-------- Exercise materials --------

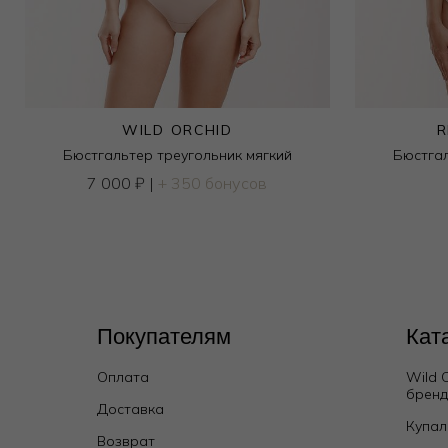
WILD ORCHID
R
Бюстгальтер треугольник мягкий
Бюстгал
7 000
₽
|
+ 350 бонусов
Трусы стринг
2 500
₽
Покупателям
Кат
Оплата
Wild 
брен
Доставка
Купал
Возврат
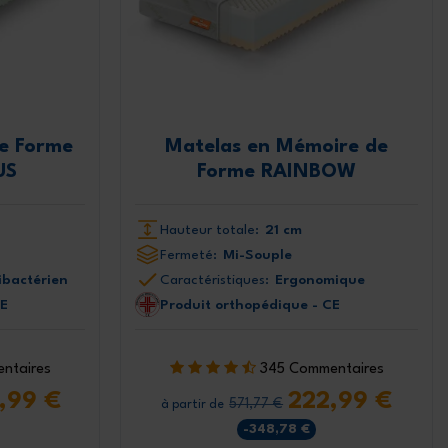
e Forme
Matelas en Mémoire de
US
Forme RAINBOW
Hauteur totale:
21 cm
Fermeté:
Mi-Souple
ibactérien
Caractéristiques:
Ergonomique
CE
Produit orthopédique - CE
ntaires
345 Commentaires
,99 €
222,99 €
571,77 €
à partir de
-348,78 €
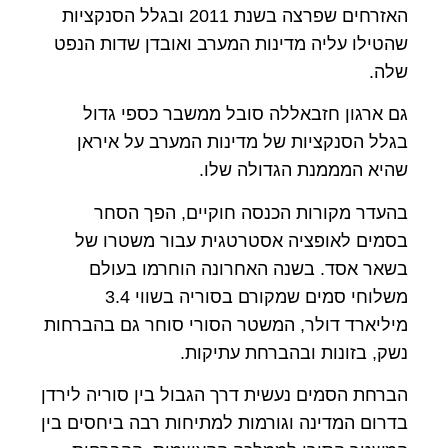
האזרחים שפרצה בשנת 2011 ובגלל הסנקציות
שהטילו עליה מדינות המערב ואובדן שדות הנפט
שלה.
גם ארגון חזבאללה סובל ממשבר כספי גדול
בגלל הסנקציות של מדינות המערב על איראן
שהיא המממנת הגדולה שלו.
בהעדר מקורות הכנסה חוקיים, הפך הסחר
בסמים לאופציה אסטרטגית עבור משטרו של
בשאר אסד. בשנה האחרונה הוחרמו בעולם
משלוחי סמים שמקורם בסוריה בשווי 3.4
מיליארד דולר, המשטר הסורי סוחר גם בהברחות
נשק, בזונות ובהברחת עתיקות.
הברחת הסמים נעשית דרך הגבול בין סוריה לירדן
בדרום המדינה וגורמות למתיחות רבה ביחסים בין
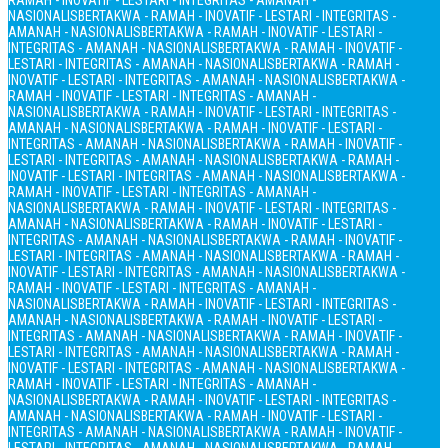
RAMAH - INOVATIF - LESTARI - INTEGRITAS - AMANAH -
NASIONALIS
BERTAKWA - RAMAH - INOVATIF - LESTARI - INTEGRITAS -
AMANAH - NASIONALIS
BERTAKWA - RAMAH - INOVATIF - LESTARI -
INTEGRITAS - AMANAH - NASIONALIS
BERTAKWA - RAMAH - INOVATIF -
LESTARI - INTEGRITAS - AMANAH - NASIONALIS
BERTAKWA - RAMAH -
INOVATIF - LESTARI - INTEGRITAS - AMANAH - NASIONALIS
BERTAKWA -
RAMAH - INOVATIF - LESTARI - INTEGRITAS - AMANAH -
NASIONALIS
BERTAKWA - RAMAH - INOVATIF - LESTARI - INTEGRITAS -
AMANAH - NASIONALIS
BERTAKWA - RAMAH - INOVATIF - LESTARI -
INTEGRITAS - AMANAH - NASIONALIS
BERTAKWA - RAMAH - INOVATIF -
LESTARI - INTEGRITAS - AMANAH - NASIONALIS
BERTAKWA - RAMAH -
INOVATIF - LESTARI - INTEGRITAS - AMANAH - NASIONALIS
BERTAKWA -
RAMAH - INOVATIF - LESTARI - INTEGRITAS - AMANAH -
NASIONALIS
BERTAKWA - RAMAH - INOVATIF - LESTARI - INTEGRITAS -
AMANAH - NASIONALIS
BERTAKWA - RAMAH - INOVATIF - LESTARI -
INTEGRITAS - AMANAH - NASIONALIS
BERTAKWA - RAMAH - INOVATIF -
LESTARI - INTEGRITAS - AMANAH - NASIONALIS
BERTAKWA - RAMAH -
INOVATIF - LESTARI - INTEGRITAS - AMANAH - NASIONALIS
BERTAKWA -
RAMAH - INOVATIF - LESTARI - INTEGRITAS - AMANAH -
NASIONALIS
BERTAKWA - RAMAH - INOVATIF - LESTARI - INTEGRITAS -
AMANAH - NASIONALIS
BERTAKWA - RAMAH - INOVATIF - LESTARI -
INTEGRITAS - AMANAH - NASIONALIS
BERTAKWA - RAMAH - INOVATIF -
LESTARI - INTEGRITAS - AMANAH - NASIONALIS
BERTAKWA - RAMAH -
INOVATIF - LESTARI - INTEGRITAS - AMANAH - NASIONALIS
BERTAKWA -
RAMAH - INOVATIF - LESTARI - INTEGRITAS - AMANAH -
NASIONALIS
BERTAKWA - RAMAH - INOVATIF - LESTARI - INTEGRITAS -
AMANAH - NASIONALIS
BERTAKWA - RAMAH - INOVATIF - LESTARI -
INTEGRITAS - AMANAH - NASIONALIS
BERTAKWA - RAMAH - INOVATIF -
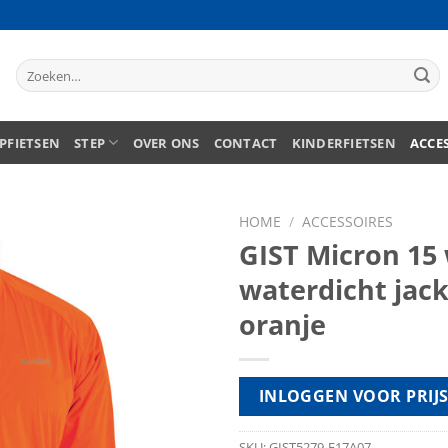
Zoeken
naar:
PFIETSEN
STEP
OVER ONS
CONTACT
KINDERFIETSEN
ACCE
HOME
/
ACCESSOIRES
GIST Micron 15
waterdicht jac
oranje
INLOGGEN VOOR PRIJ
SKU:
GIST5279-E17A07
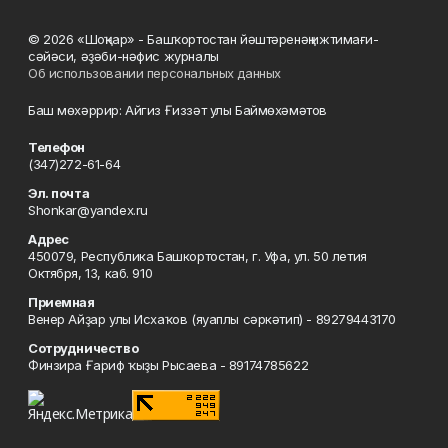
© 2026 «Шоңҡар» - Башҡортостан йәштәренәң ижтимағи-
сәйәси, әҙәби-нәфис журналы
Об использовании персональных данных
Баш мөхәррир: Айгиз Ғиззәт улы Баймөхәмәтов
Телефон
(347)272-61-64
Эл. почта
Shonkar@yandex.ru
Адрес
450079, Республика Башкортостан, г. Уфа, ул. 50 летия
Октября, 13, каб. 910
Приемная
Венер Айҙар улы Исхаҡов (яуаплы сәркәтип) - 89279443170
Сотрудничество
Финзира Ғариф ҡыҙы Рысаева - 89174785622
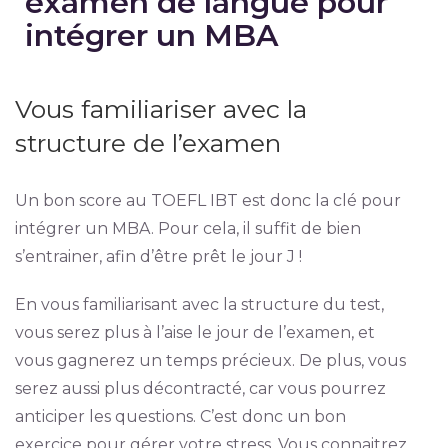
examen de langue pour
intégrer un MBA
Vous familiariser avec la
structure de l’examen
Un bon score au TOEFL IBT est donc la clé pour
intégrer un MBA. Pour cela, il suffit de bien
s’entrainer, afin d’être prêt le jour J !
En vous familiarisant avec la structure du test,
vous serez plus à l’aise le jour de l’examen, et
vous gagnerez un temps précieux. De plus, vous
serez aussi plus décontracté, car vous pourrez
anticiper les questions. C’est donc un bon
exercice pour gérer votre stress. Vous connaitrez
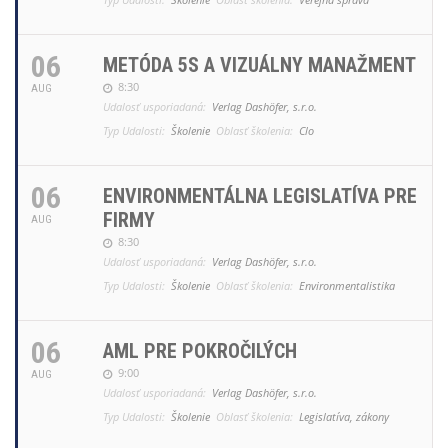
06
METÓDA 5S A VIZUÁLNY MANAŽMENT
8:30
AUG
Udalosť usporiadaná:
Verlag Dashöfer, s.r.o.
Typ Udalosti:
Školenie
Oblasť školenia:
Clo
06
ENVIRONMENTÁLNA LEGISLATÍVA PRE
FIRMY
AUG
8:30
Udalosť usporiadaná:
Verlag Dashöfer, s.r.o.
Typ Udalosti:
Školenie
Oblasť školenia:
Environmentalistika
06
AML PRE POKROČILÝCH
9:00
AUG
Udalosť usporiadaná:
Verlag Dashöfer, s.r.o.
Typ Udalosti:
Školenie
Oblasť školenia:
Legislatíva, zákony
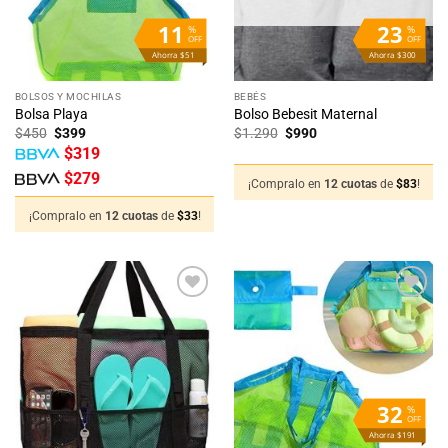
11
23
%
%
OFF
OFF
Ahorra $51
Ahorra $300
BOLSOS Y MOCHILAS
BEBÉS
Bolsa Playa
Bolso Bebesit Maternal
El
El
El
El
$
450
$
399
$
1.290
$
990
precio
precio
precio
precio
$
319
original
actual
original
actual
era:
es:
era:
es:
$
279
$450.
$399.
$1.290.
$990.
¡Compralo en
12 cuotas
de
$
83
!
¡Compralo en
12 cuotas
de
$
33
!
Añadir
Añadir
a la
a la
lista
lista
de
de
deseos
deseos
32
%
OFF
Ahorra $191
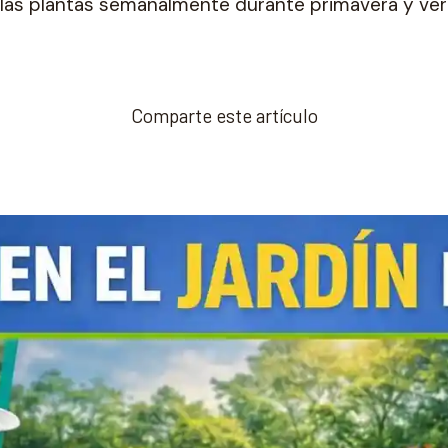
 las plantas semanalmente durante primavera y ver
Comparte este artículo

--------

_About this task_
Could you put the lines from all the entries above into one numbered list, skipping blank lines and leaving out the pictures?

_Output of the task_
1. WILD ORCHID
2. R
3. Бюстгальтер треугольник мягкий
4. Бюстгал
5. 7 000
6. ₽
7. |
8. + 350 бонусов
9. Трусы стринг
10. 2 500
11. ₽
12. Покупателям
13. Кат
14. Оплата
15. Wild 
16. брен
17. Доставка
18. Купал
19. Возврат
20. e Forme
21. Matelas en Mémoire de
22. US
23. Forme RAINBOW
24. Hauteur totale:
25. 21 cm
26. Fermeté:
27. Mi-Souple
28. ibactérien
29. Caractéristiques:
30. Ergonomique
31. CE
32. Produit orthopédique - CE
33. ntaires
34. 345 Commentaires
35. ,99 €
36. 222,99 €
37. 571,77 €
38. à partir de
39. -348,78 €
40. האזרחים שפרצה בשנת 2011 ובגלל הסנקציות
41. שהטילו עליה מדינות המערב ואובדן שדות הנפט
42. שלה.
43. גם ארגון חזבאללה סובל ממשבר כספי גדול
44. בגלל הסנקציות של מדינות המערב על איראן
45. שהיא המממנת הגדולה שלו.
46. בהעדר מקורות הכנסה חוקיים, הפך הסחר
47. בסמים לאופציה אסטרטגית עבור משטרו של
48. בשאר אסד. בשנה האחרונה הוחרמו בעולם
49. משלוחי סמים שמקורם בסוריה בשווי 3.4
50. מיליארד דולר, המשטר הסורי סוחר גם בהברחות
51. נשק, בזונות ובהברחת עתיקות.
52. הברחת הסמים נעשית דרך הגבול בין סוריה לירדן
53. בדרום המדינה וגורמות למתיחות רבה ביחסים בין
54. RAMAH - INOVATIF - LESTARI - INTEGRITAS - AMANAH -
55. NASIONALIS
56. BERTAKWA - RAMAH - INOVATIF - LESTARI - INTEGRITAS -
57. AMANAH - NASIONALIS
58. BERTAKWA - RAMAH - INOVATIF - LESTARI -
59. INTEGRITAS - AMANAH - NASIONALIS
60. BERTAKWA - RAMAH - INOVATIF -
61. LESTARI - INTEGRITAS - AMANAH - NASIONALIS
62. BERTAKWA - RAMAH -
63. INOVATIF - LESTARI - INTEGRITAS - AMANAH - NASIONALIS
64. BERTAKWA -
65. RAMAH - INOVATIF - LESTARI - INTEGRITAS - AMANAH -
66. NASIONALIS
67. BERTAKWA - RAMAH - INOVATIF - LESTARI - INTEGRITAS -
68. AMANAH - NASIONALIS
69. BERTAKWA - RAMAH - INOVATIF - LESTARI -
70. INTEGRITAS - AMANAH - NASIONALIS
71. BERTAKWA - RAMAH - INOVATIF -
72. LESTARI - INTEGRITAS - AMANAH - NASIONALIS
73. BERTAKWA - RAMAH -
74. INOVATIF - LESTARI - INTEGRITAS - AMANAH - NASIONALIS
75. BERTAKWA -
76. RAMAH - INOVATIF - LESTARI - INTEGRITAS - AMANAH -
77. NASIONALIS
78. BERTAKWA - RAMAH - INOVATIF - LESTARI - INTEGRITAS -
79. AMANAH - NASIONALIS
80. BERTAKWA - RAMAH - INOVATIF - LESTARI -
81. INTEGRITAS - AMANAH - NASIONALIS
82. BERTAKWA - RAMAH - INOVATIF -
83. LESTARI - INTEGRITAS - AMANAH - NASIONALIS
84. BERTAKWA - RAMAH -
85. INOVATIF - LESTARI - INTEGRITAS - AMANAH - NASIONALIS
86. BERTAKWA -
87. RAMAH - INOVATIF - LESTARI - INTEGRITAS - AMANAH -
88. NASIONALIS
89. BERTAKWA - RAMAH - INOVATIF - LESTARI - INTEGRITAS -
90. AMANAH - NASIONALIS
91. BERTAKWA - RAMAH - INOVATIF - LESTARI -
92. INTEGRITAS - AMANAH - NASIONALIS
93. BERTAKWA - RAMAH - INOVATIF -
94. LESTARI - INTEGRITAS - AMANAH - NASIONALIS
95. BERTAKWA - RAMAH -
96. INOVATIF - LESTARI - INTEGRITAS - AMANAH - NASIONALIS
97. BERTAKWA -
98. RAMAH - INOVATIF - LESTARI - INTEGRITAS - AMANAH -
99. NASIONALIS
100. BERTAKWA - RAMAH - INOVATIF - LESTARI - INTEGRITAS -
101. AMANAH - NASIONALIS
102. BERTAKWA - RAMAH - INOVATIF - LESTARI -
103. INTEGRITAS - AMANAH - NASIONALIS
104. BERTAKWA - RAMAH - INOVATIF -
105. Zoeken
106. naar:
107. PFIETSEN
108. STEP
109. OVER ONS
110. CONTACT
111. KINDERFIETSEN
112. ACCE
113. HOME
114. /
115. ACCESSOIRES
116. GIST Micron 15
117. waterdicht jac
118. oranje
119. INLOGGEN VOOR PRIJ
120. SKU:
121. GIST5279-E17A07
122. © 2026 «Шоңҡар» - Башҡортостан йәштәренәң ижтимағи-
123. сәйәси, әҙәби-нәфис журналы
124. Об использовании персональных данных
125. Баш мөхәррир: Айгиз Ғиззәт улы Баймөхәмәтов
126. Телефон
127. (347)272-61-64
128. Эл. почта
129. Shonkar@yandex.ru
130. Адрес
131. 450079, Республика Башкортостан, г. Уфа, ул. 50 летия
132. Октября, 13, каб. 910
133. Приемная
134. Венер Айҙар улы Исхаҡов (яуаплы сәркәтип) - 89279443170
135. Сотрудничество
136. Финзира Ғариф ҡыҙы Рысаева - 89174785622
137. examen de langue pour
138. intégrer un MBA
139. Vous familiariser avec la
140. structure de l’examen
141. Un bon score au TOEFL IBT est donc la clé pour
142. intégrer un MBA. Pour cela, il suffit de bien
143. s’entrainer, afin d’être prêt le jour J !
144. En vous familiarisant avec la structure du test,
145. vous serez plus à l’aise le jour de l’examen, et
146. vous gagnerez un temps précieux. De plus, vous
147. serez aussi plus décontracté, car vous pourrez
148. anticiper les questions. C’est donc un bon
149. exercice pour gérer votre stress. Vous connaitrez
150. 06
151. METÓDA 5S A VIZUÁLNY MANAŽMENT
152. 8:30
153. AUG
154. Udalosť usporiadaná:
155. Verlag Dashöfer, s.r.o.
156. Typ Udalosti:
157. Školenie
158. Oblasť školenia:
159. Clo
160. 06
161. ENVIRONMENTÁLNA LEGISLATÍVA PRE
162. FIRMY
163. AUG
164. 8:30
165. Udalosť usporiadaná:
166. Verlag Dashöfer, s.r.o.
167. Typ Udalosti:
168. Školenie
169. Oblasť školenia:
170. Environmentalistika
171. 06
172. AML PRE POKROČILÝCH
173. 9:00
174. AUG
175. Udalosť usporiadaná:
176. Verlag Dashöfer, s.r.o.
177. Typ Udalosti:
178. Školenie
179. Oblasť školenia:
180. Legislatíva, zákony
181. 11
182. 23
183. %
184. %
185. OFF
186. OFF
187. Ahorra $51
188. Ahorra $300
189. BOLSOS Y MOCHILAS
190. BEBÉS
191. Bolsa Playa
192. Bolso Bebesit Maternal
193. El
194. El
195. El
196. El
197. $
198. 450
199. $
200. 399
201. $
202. 1.290
203. $
204. 990
205. precio
206. precio
207. precio
208. precio
209. $
210. 319
211. original
212. actual
213. original
214. actual
215. era:
216. es:
217. era:
218. es:
219. $
220. 279
221. $450.
222. $399.
223. $1.290.
224. $990.
225. ¡Compralo en
226. 12 cuotas
227. de
228. $
229. 83
230. !
231. ¡Compralo en
232. 12 cuotas
233. de
234. $
235. 33
236. !
237. Añadir
238. Añadir
239. a la
240. a la
241. lista
242. lista
243. de
244. de
245. deseos
246. deseos
247. 32
248. %
249. OFF
250. Ahorra $191
251.  las plantas semanalmente durante primavera y ver
252. Comparte este artículo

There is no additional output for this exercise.